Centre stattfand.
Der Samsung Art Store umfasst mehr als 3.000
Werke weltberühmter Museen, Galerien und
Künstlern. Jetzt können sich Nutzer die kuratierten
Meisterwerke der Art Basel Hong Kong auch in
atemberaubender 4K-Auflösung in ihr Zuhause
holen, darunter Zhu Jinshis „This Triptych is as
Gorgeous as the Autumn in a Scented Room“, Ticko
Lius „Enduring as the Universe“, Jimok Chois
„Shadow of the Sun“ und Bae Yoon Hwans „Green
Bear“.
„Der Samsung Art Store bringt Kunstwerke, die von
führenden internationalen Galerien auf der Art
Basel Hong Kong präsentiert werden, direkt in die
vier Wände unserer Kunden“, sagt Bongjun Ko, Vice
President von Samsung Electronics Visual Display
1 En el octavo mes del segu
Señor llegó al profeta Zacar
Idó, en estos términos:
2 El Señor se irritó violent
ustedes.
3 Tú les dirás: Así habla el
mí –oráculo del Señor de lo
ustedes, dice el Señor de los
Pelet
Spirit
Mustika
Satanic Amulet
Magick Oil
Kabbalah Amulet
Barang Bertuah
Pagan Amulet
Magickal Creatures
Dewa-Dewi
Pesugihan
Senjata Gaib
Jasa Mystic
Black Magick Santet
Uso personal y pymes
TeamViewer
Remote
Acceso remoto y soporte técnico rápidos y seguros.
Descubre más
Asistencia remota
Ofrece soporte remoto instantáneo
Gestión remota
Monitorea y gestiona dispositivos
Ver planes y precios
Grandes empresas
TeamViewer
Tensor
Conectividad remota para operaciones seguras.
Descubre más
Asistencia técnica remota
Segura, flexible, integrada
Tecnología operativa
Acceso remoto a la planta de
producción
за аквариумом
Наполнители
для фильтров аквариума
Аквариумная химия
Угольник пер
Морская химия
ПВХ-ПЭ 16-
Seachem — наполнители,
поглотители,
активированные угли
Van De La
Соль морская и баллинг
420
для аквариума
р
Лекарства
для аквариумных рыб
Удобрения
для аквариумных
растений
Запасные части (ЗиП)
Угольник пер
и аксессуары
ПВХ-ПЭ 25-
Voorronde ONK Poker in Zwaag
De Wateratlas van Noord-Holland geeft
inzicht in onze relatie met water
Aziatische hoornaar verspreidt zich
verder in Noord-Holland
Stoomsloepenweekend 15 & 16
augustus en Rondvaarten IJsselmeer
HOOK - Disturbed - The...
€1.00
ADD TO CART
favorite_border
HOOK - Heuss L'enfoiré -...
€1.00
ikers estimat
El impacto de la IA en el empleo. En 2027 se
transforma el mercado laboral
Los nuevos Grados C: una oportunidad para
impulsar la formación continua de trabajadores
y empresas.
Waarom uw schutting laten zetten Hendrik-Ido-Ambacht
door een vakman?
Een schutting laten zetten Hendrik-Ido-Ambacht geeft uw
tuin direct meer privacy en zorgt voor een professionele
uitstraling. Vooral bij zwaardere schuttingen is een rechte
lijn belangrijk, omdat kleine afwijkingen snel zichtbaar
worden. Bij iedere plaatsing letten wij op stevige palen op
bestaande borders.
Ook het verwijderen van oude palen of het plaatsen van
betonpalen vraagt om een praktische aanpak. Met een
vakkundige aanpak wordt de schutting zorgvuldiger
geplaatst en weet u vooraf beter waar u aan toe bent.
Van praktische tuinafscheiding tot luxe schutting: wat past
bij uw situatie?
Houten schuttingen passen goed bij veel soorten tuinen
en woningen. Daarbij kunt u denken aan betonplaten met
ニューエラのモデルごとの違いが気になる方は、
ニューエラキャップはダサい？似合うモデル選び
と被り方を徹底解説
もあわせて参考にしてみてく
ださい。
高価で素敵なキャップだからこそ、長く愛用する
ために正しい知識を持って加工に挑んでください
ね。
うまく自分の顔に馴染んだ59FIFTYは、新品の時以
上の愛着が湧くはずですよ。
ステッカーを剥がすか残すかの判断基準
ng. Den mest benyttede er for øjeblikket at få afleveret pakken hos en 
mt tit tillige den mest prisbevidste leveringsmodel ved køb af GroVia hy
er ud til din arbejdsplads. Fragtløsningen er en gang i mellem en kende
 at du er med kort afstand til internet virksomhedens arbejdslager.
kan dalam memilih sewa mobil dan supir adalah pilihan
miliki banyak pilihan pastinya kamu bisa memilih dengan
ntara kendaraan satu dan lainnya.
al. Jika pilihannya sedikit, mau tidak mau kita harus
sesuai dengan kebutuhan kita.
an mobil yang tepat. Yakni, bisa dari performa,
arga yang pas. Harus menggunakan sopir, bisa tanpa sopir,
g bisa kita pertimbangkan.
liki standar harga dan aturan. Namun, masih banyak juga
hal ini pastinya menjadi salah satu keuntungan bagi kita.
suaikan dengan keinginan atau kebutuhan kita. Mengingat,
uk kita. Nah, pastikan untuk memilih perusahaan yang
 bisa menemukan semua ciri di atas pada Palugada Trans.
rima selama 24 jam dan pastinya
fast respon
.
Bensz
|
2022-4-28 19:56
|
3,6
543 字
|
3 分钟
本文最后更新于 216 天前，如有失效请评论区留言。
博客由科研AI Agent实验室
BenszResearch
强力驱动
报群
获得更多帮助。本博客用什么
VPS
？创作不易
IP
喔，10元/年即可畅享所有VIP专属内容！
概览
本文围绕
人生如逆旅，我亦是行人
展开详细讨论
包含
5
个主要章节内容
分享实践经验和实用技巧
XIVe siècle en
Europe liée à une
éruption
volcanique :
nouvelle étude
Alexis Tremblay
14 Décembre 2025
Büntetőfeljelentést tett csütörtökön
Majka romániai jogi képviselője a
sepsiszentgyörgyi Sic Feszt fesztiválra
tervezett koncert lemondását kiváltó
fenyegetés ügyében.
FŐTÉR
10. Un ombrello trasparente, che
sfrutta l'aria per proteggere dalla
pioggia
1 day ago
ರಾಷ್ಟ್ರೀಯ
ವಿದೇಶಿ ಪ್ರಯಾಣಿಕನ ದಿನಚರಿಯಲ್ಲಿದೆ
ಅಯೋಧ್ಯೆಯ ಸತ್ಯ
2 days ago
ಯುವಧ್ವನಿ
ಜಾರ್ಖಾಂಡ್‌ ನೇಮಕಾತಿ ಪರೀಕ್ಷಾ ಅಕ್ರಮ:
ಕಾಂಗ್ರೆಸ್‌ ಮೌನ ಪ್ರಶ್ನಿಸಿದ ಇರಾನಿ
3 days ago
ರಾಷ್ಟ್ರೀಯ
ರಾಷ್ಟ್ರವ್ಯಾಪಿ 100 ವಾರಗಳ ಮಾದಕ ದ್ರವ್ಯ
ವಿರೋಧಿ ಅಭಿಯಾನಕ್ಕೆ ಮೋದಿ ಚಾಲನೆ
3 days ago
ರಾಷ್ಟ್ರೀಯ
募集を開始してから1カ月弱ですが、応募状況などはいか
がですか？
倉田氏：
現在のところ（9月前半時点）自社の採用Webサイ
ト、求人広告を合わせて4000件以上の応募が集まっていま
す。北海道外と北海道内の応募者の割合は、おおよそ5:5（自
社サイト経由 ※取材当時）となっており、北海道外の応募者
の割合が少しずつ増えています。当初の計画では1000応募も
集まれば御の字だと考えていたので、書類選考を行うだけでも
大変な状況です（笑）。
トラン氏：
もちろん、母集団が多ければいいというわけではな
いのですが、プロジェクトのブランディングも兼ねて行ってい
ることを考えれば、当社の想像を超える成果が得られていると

----------------

§ **課題文**: 上に示した行をすべて、一字も変えずにそのまま繰り返すこと。

§ **出力**:
Centre stattfand.
Der Samsung Art Store umfasst mehr als 3.000
Werke weltberühmter Museen, Galerien und
Künstlern. Jetzt können sich Nutzer die kuratierten
Meisterwerke der Art Basel Hong Kong auch in
atemberaubender 4K-Auflösung in ihr Zuhause
holen, darunter Zhu Jinshis „This Triptych is as
Gorgeous as the Autumn in a Scented Room“, Ticko
Lius „Enduring as the Universe“, Jimok Chois
„Shadow of the Sun“ und Bae Yoon Hwans „Green
Bear“.
„Der Samsung Art Store bringt Kunstwerke, die von
führenden internationalen Galerien auf der Art
Basel Hong Kong präsentiert werden, direkt in die
vier Wände unserer Kunden“, sagt Bongjun Ko, Vice
President von Samsung Electronics Visual Display
1 En el octavo mes del segu
Señor llegó al profeta Zacar
Idó, en estos términos:
2 El Señor se irritó violent
ustedes.
3 Tú les dirás: Así habla el
mí –oráculo del Señor de lo
ustedes, dice el Señor de los
Pelet
Spirit
Mustika
Satanic Amulet
Magick Oil
Kabbalah Amulet
Barang Bertuah
Pagan Amulet
Magickal Creatures
Dewa-Dewi
Pesugihan
Senjata Gaib
Jasa Mystic
Black Magick Santet
Uso personal y pymes
TeamViewer
Remote
Acceso remoto y soporte técnico rápidos y seguros.
Descubre más
Asistencia remota
Ofrece soporte remoto instantáneo
Gestión remota
Monitorea y gestiona dispositivos
Ver planes y precios
Grandes empresas
TeamViewer
Tensor
Conectividad remota para operaciones seguras.
Descubre más
Asistencia técnica remota
Segura, flexible, integrada
Tecnología operativa
Acceso remoto a la planta de
producción
за аквариумом
Наполнители
для фильтров аквариума
Аквариумная химия
Угольник пер
Морская химия
ПВХ-ПЭ 16-
Seachem — наполнители,
поглотители,
активированные угли
Van De La
Соль морская и баллинг
420
для аквариума
р
Лекарства
для аквариумных рыб
Удобрения
для аквариумных
растений
Запасные части (ЗиП)
Угольник пер
и аксессуары
ПВХ-ПЭ 25-
Voorronde ONK Poker in Zwaag
De Wateratlas van Noord-Holland geeft
inzicht in onze relatie met water
Aziatische hoornaar verspreidt zich
verder in Noord-Holland
Stoomsloepenweekend 15 & 16
augustus en Rondvaarten IJsselmeer
HOOK - Disturbed - The...
€1.00
ADD TO CART
favorite_border
HOOK - Heuss L'enfoiré -...
€1.00
ikers estimat
El impacto de la IA en el empleo. En 2027 se
transforma el mercado laboral
Los nuevos Grados C: una oportunidad para
impulsar la formación continua de trabajadores
y empresas.
Waarom uw schutting laten zetten Hendrik-Ido-Ambacht
door een vakman?
Een schutting laten zetten Hendrik-Ido-Ambacht geeft uw
tuin direct meer privacy en zorgt voor een professionele
uitstraling. Vooral bij zwaardere schuttingen is een rechte
lijn belangrijk, omdat kleine afwijkingen snel zichtbaar
worden. Bij iedere plaatsing letten wij op stevige palen op
bestaande borders.
Ook het verwijderen van oude palen of het plaatsen van
betonpalen vraagt om een praktische aanpak. Met een
vakkundige aanpak wordt de schutting zorgvuldiger
geplaatst en weet u vooraf beter waar u aan toe bent.
Van praktische tuinafscheiding tot luxe schutting: wat past
bij uw situatie?
Houten schuttingen passen goed bij veel soorten tuinen
en woningen. Daarbij kunt u denken aan betonplaten met
ニューエラのモデルごとの違いが気になる方は、
ニューエラキャップはダサい？似合うモデル選び
と被り方を徹底解説
もあわせて参考にしてみてく
ださい。
高価で素敵なキャップだからこそ、長く愛用する
ために正しい知識を持って加工に挑んでください
ね。
うまく自分の顔に馴染んだ59FIFTYは、新品の時以
上の愛着が湧くはずですよ。
ステッカーを剥がすか残すかの判断基準
ng. Den mest benyttede er for øjeblikket at få afleveret pakken hos en 
mt tit tillige den mest prisbevidste leveringsmodel ved køb af GroVia hy
er ud til din arbejdsplads. Fragtløsningen er en gang i mellem en kende
 at du er med kort afstand til internet virksomhedens arbejdslager.
kan dalam memilih sewa mobil dan supir adalah pilihan
miliki banyak pilihan pastinya kamu bisa memilih dengan
ntara kendaraan satu dan lainnya.
al. Jika pilihannya sedikit, mau tidak mau kita harus
sesuai dengan kebutuhan kita.
an mobil yang tepat. Yakni, bisa dari performa,
arga yang pas. Harus menggunakan sopir, bisa tanpa sopir,
g bisa kita pertimbangkan.
liki standar harga dan aturan. Namun, masih banyak juga
hal ini pastinya menjadi salah satu keuntungan bagi kita.
suaikan dengan keinginan atau kebutuhan kita. Mengingat,
uk kita. Nah, pastikan untuk memilih perusahaan yang
 bisa menemukan semua ciri di atas pada Palugada Trans.
rima selama 24 jam dan pastinya
fast respon
.
Bensz
|
2022-4-28 19:56
|
3,6
543 字
|
3 分钟
本文最后更新于 216 天前，如有失效请评论区留言。
博客由科研AI Agent实验室
BenszResearch
强力驱动
报群
获得更多帮助。本博客用什么
VPS
？创作不易
IP
喔，10元/年即可畅享所有VIP专属内容！
概览
本文围绕
人生如逆旅，我亦是行人
展开详细讨论
包含
5
个主要章节内容
分享实践经验和实用技巧
XIVe siècle en
Europe liée à une
éruption
volcanique :
nouvelle étude
Alexis Tremblay
14 Décembre 2025
Büntetőfeljelentést tett csütörtökön
Majka romániai jogi képviselője a
sepsiszentgyörgyi Sic Feszt fesztiválra
tervezett koncert lemondását kiváltó
fenyegetés ügyében.
FŐTÉR
10. Un ombrello trasparente, che
sfrutta l'aria per proteggere dalla
pioggia
1 day ago
ರಾಷ್ಟ್ರೀಯ
ವಿದೇಶಿ ಪ್ರಯಾಣಿಕನ ದಿನಚರಿಯಲ್ಲಿದೆ
ಅಯೋಧ್ಯೆಯ ಸತ್ಯ
2 days ago
ಯುವಧ್ವನಿ
ಜಾರ್ಖಾಂಡ್‌ ನೇಮಕಾತಿ ಪರೀಕ್ಷಾ ಅಕ್ರಮ:
ಕಾಂಗ್ರೆಸ್‌ ಮೌನ ಪ್ರಶ್ನಿಸಿದ ಇರಾನಿ
3 days ago
ರಾಷ್ಟ್ರೀಯ
ರಾಷ್ಟ್ರವ್ಯಾಪಿ 100 ವಾರಗಳ ಮಾದಕ ದ್ರವ್ಯ
ವಿರೋಧಿ ಅಭಿಯಾನಕ್ಕೆ ಮೋದಿ ಚಾಲನೆ
3 days ago
ರಾಷ್ಟ್ರೀಯ
募集を開始してから1カ月弱ですが、応募状況などはいか
がですか？
倉田氏：
現在のところ（9月前半時点）自社の採用Webサイ
ト、求人広告を合わせて4000件以上の応募が集まっていま
す。北海道外と北海道内の応募者の割合は、おおよそ5:5（自
社サイト経由 ※取材当時）となっており、北海道外の応募者
の割合が少しずつ増えています。当初の計画では1000応募も
集まれば御の字だと考えていたので、書類選考を行うだけでも
大変な状況です（笑）。
トラン氏：
もちろん、母集団が多ければいいというわけではな
いのですが、プロジェクトのブランディングも兼ねて行ってい
ることを考えれば、当社の想像を超える成果が得られていると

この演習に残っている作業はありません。